Consequences of Noncompliance with Laws and Regulations

In both informal and formal supervisory actions, directors play a key role in addressing identified problems and deficiencies. Directors adopt corrective actions, implement policies and procedures, and oversee management’s compliance with the policies and procedures. Additionally, most supervisory actions require periodic board reports to the bank’s regulator on progress in correcting problems and deficiencies and complying with the terms of the supervisory action. Regulators generally terminate a supervisory action when the bank returns to a satisfactory condition and is in full compliance with the action.

Banks that lack a good compliance risk management system, or have one with material flaws, may be exposed to the following consequences:

  • Violations of Banking Laws or Regulations
  • Violations may be indicative of a pattern or practice and are considered potential areas of concern. The pattern or practice could lead to monetary penalties, supervisory actions and/or reputational risk for bank management.

  • Monetary Cost
  • This can come from employee time spent on file searches requested by regulators trying to determine the extent of a violation or from hiring a consultant to fix a problem. Other monetary costs can include civil money penalties (CMP), reimbursements or restitutions, depending on the violation of law or regulation.

  • Enforcement Supervisory Actions
  • Regulators may take action to correct specific problems identified at a bank.
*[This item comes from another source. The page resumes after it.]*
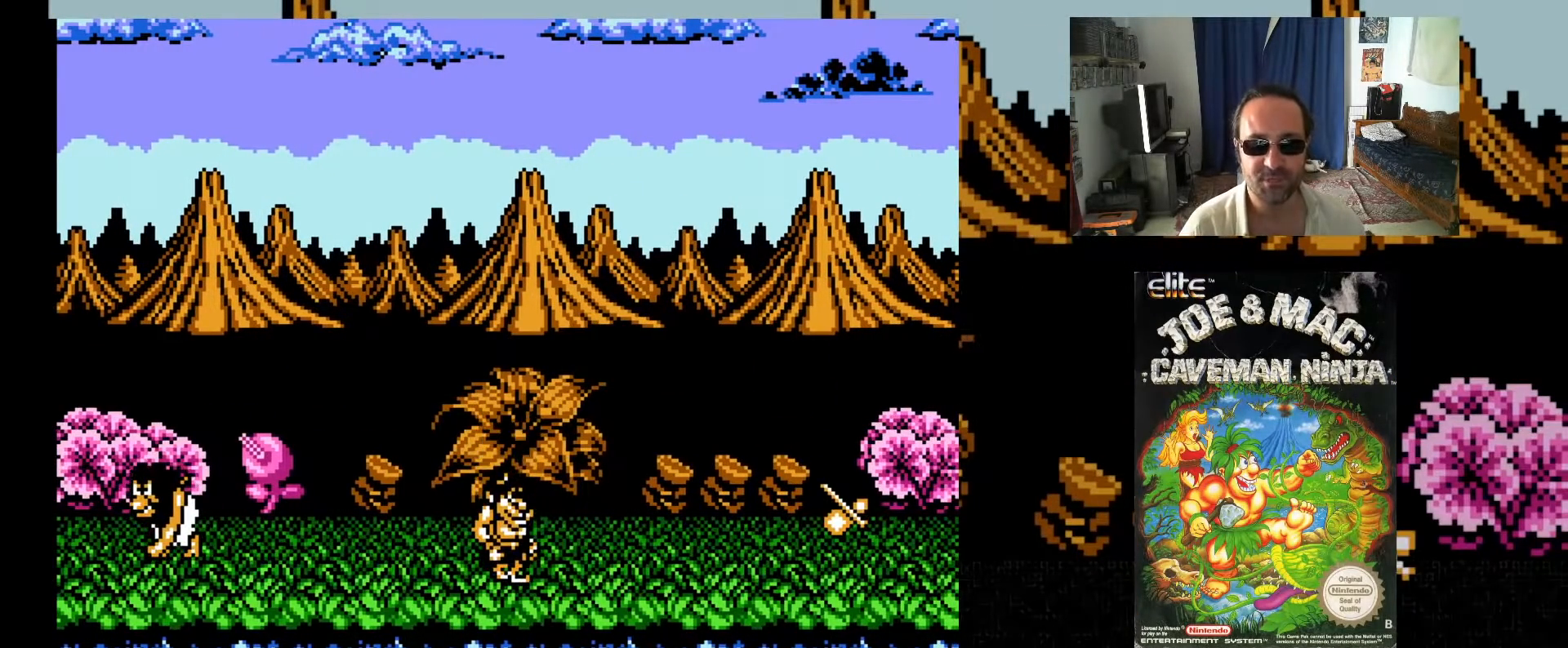
{"buttons": [], "events": []}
Actions typically specify what the bank needs to do to correct identified problems, such as improving lending practices, instituting proper policies and procedures, or correcting specific violations of law. They may be formal, meaning they are legally enforceable, or informal.

  • Reputational Risk/Damaged Reputation
  • Failure to comply with laws and regulations can affect a bank’s reputation in a couple of ways. First, violations often involve some kind of error requiring contact and disclosure with customers. If errors occur frequently, customers will soon have the word out to the community that the bank does not operate effectively.

    Second, if the violations necessitate the use of a formal enforcement action, those actions are public information, disseminated by the regulators and available on their respective regulatory websites. Again, news of a bank’s inefficient operations may be widely communicated and known to the public via customer word of mouth.

In most cases, issues identified by the examiners are resolved through discussions with bank management or management’s response to the report of examination. For more severe issues, the banking regulators use the aforementioned enforcement actions. The terms "administrative action" or "supervisory action" are often used synonymously with "enforcement action."

Enforcement actions are used when something more than routine examination follow up is considered necessary to address a bank’s issues, such as violations of law, rules, or regulations; unsafe and unsound practices; and breaches of fiduciary duty. Actions may be formal, meaning they are legally enforceable in the federal courts, or informal. Informal actions include:

  • board resolutions;
  • commitment letters; and
  • memoranda of understanding.

Informal actions are the least severe of the various supervisory actions available to regulators. They are usually used for issues that, while considered substantive, can be corrected relatively easily due to management’s cooperation and ability to effect corrective action.

Formal actions are for more severe problems, including failure to comply with informal enforcement actions. Formal actions include:

  • written agreements;
  • consent orders;
  • cease and desist orders (C&D);
  • capital directives;
  • prompt corrective action directives;
  • safety and soundness directives;
  • civil money penalties (CMPs); and
  • prohibition and removal actions.

Failure to adequately respond to an enforcement action can result in the escalation of enforcement actions to more severe actions, such as CMPs. CMPs are typically levied against banks or responsible individuals for egregious or repetitive conduct, which can include ineffective corrective action taken in response to an enforcement action.

Prompt Corrective Action Bank Standards

Banks that are insured by the FDIC are subject to Prompt Corrective Action (PCA) standards under FDICIA. The PCA standards are based on regulatory capital requirements, but are a separate regulation. The PCA system uses bank capital levels to trigger supervisory actions designed to quickly correct banking problems. Reference the Capital lesson for additional information.